MrPowers/spark-daria

NotNull assertion expression

Closed this issue · 4 comments

I've found myself wanting to have a assertNotNull(col) expression to be able to fail-fast as well as increase confidence in data structures.

My current situations I'd like to resolve:

  • Joining 2 known matching data sets (therefore every result being matched and not null). (.filter(col.isNotNull) does not change the schema's nullability)
  • CSV reading. A schema may be applied, but nullability is read from the types, not the provided schema. I want to ensure that the columns match the schema's defined nullability (and blow up if not!)

I was using the hack method of spark.createDataFrame(df.rdd, newSchema) which applies the schema and fails when nulls are encountered. But it turns out this stops query optimisation (understandable) and seems to execute an action, which is extremely slow for large data sets.

What I propose is adding an AssertNotNull expression. The following code makes the schema match as well as providing fail-fast when nulls do end up in the processed data set.

case class AssertNotNull(child: Expression) extends UnaryExpression {
  override def nullable: Boolean = false
  override def dataType: DataType = child.dataType
  override def doGenCode(ctx: CodegenContext, ev: ExprCode): ExprCode = child.genCode(ctx)
  override def sql: String = child.sql // make invisible to schema for ease of use (this follows standard language use of assertions for method contracts - part of a black-box)
}

def assertNotNull(col: Column): Column = new Column(AssertNotNull(col.expr))

df.select(assertNotNull(col("colName"))) // note the assertNotNull function is "invisible" and returns "colName" for it's name

Is this desirable in daria? (It seems to me difficult to test complicated code since schema "mismatches" are easy). Where would it go?

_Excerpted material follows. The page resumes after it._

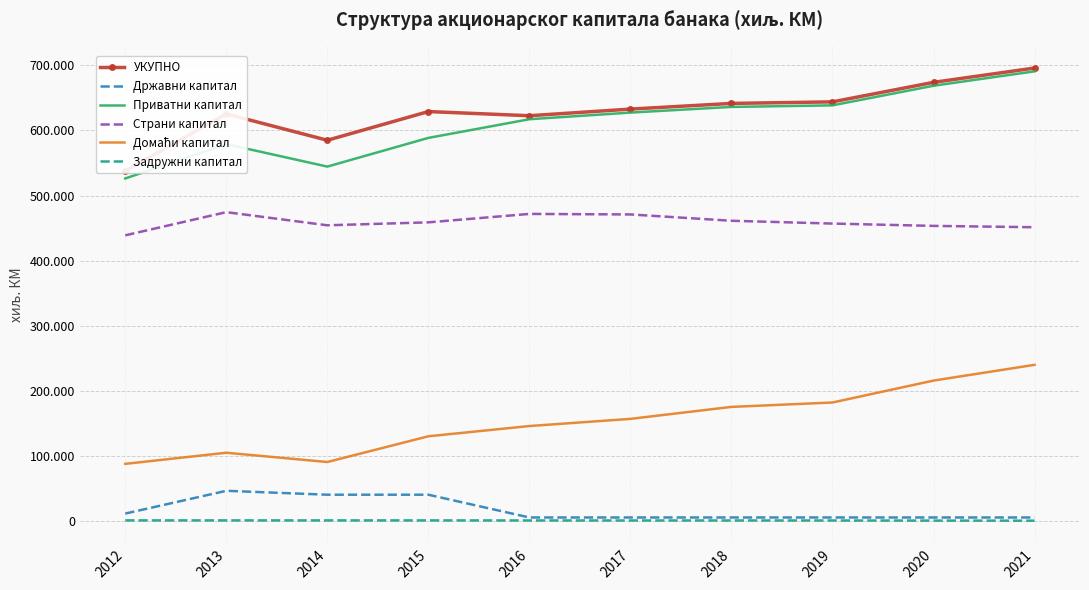

How many lines are shown in the chart?

6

Note that I've just written this and it has passed general testing. I'll be doing performance verification later in the week, but thought the general concept to be worth considering (and vastly superior to createDataFrame workarounds). If nothing else, the resulting conversation can be linked to from stackoverflow ;)

It turns out that while it works, getting a NullPointerException is a rather horrific situation to find your executor in. I've dived in and made updates to doGenCode to generate a code block that will give a nice exception (will update code in the ultimate pull request)

bebe might be a better spot for Catalyst expression stuff. Thanks for opening this.

Rather better is to just use

new Column(org.apache.spark.sql.catalyst.expressions.objects.AssertNotNull(col.expr, Seq(col.toString()))
.as(col.toString) //make it transparent (since we're asserting what's there should be null)

I don't know why I (or the rest of the stack-overflows for that matter) couldn't find it before.
It correctly converts a nullable column to a non-null column in the schema and blows up at runtime.